The option --insecure or -k tells curl to bypass the TLS certificate check. This option allows you to connect to a HTTPS server that does not have a valid certificate. Only use this option if certificate verification is not possible and you trust the server.

Step 3: Upload JSON Key File to BucketFS.

Upload the saved JSON key file to the same bucket you uploaded the JDBC driver to. For more information, see Manage Buckets and Files in BucketFS.

Step 4: Create Database Connection

Create the database connection through SQL using the following pattern:

CREATE CONNECTION BQ_CON TO 'jdbc:bigquery://https://www.googleapis.com/bigquery/v2:443;ProjectId=<your-project-id>;OAuthType=0;Timeout=10000;OAuthServiceAcctEmail=<your-service-account>;OAuthPvtKeyPath=/exa/data/bucketfs/<bucketfs-service>/.dest/<bucket-name>/<your-account-keyfile>;Location=<location>[;EnableSession=1]';

The Location parameter defines where data can be stored and processed. The location can be either a region (a specific geographic place, such as Frankfurt) or a multi-region (EU or US). For more information, see BigQuery locations.
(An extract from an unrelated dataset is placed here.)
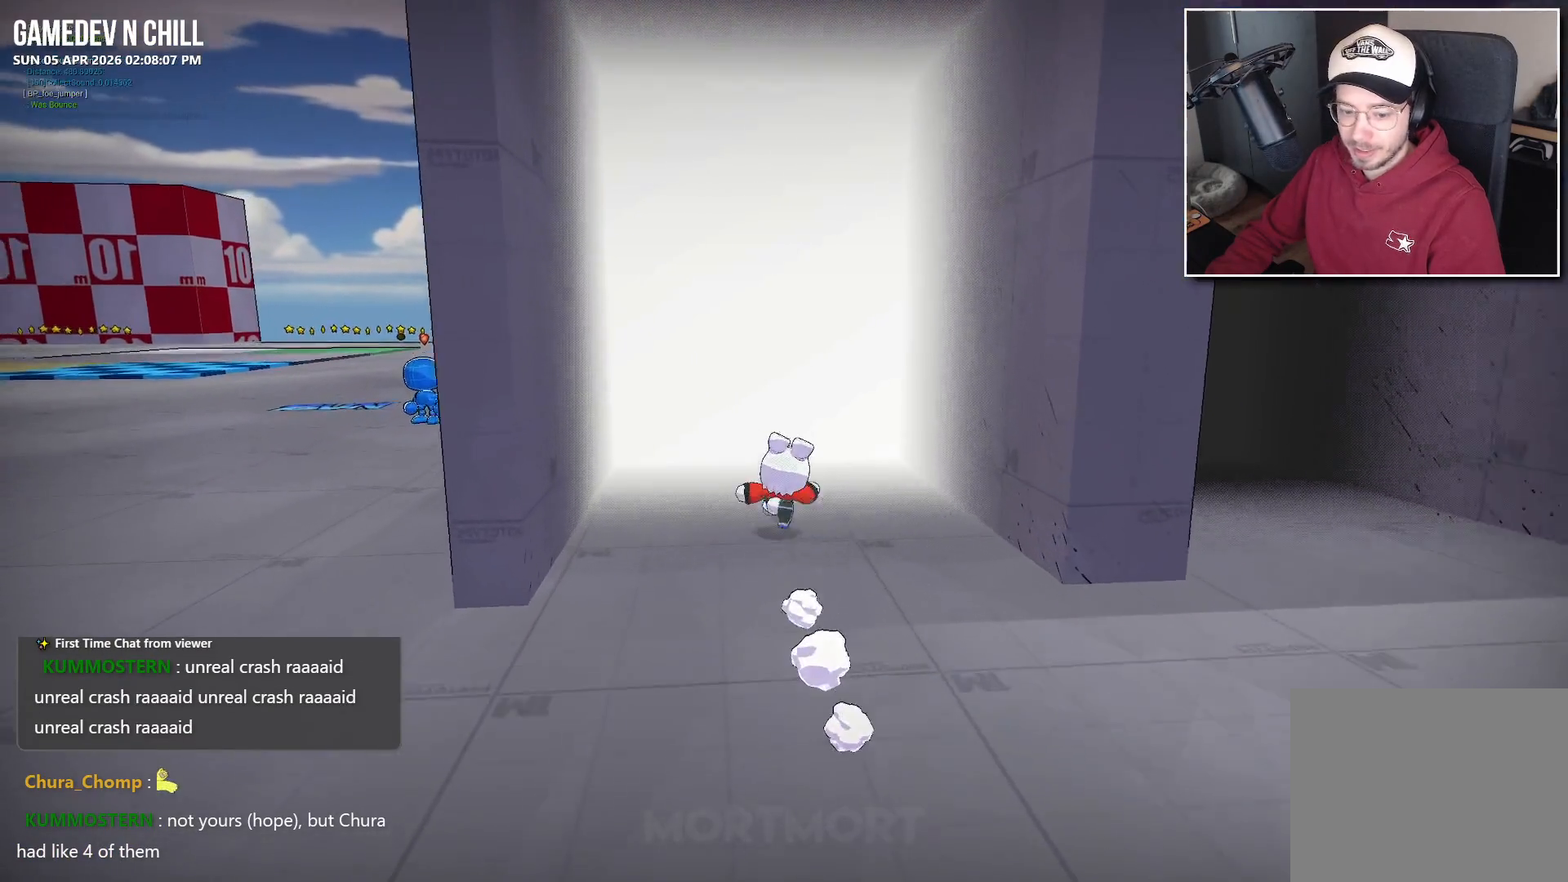
{"buttons": [], "left_stick": "center", "right_stick": "center", "events": [[250, "left_stick", "center"]]}
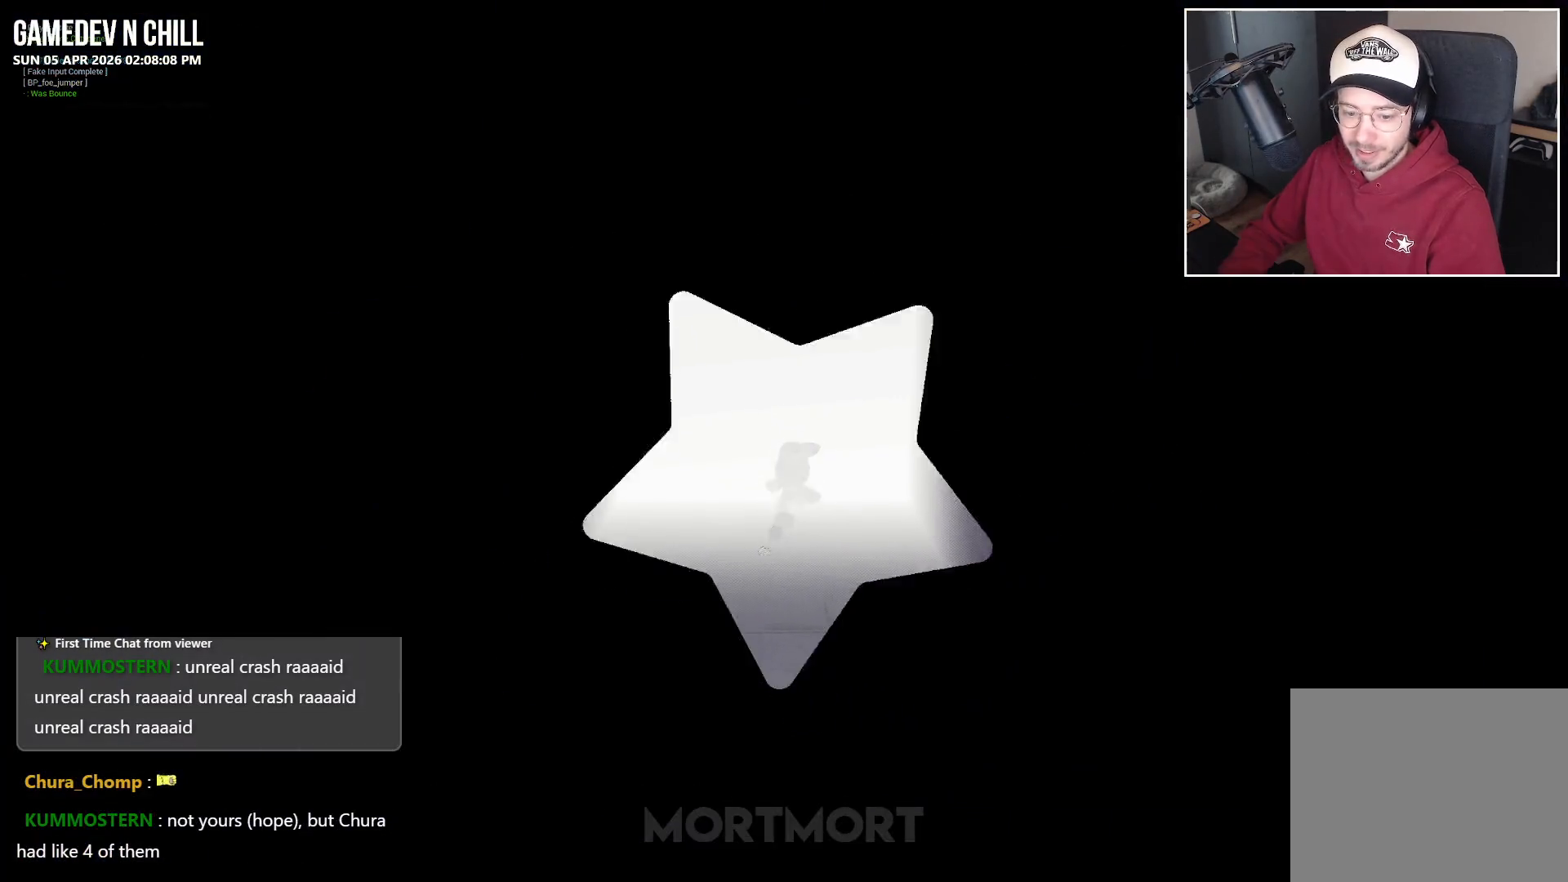
{"buttons": [], "left_stick": "center", "right_stick": "left", "events": [[200, "right_stick", "left"]]}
The EnableSession=1 property is only required when using Simba BigQuery JDBC Driver version 1.3.0.1001 or later. For more information, see BigQuery: Transaction control statements are supported only in scripts or sessions.

Examples

Connection details:

  • Project ID: exa-migration
  • Service account: migration-test@exa-migration.iam.gserviceaccount.com
  • BucketFS service: bfsdefault
  • Bucket name: default
  • JSON key-file: /drivers/jdbc/bigquery/my-key.json
  • Location: EU (multi-region)

The resulting connection statement:

CREATE CONNECTION BQ_CON TO 'jdbc:bigquery://https://www.googleapis.com/bigquery/v2:443;ProjectId=exa-migration;OAuthType=0;Timeout=10000;OAuthServiceAcctEmail=migration-test@exa-migration.iam.gserviceaccount.com;OAuthPvtKeyPath=/exa/data/bucketfs/bfsdefault/.dest/default/drivers/jdbc/bigquery/my-key.json;Location=EU;EnableSession=1';

You can test your connection using this connection:

IMPORT FROM JDBC AT BQ_CON STATEMENT 'SELECT 1';

Load Data

You can use the IMPORT statement to load data using the connection you created above. IMPORT supports loading data from a table or a SQL statement.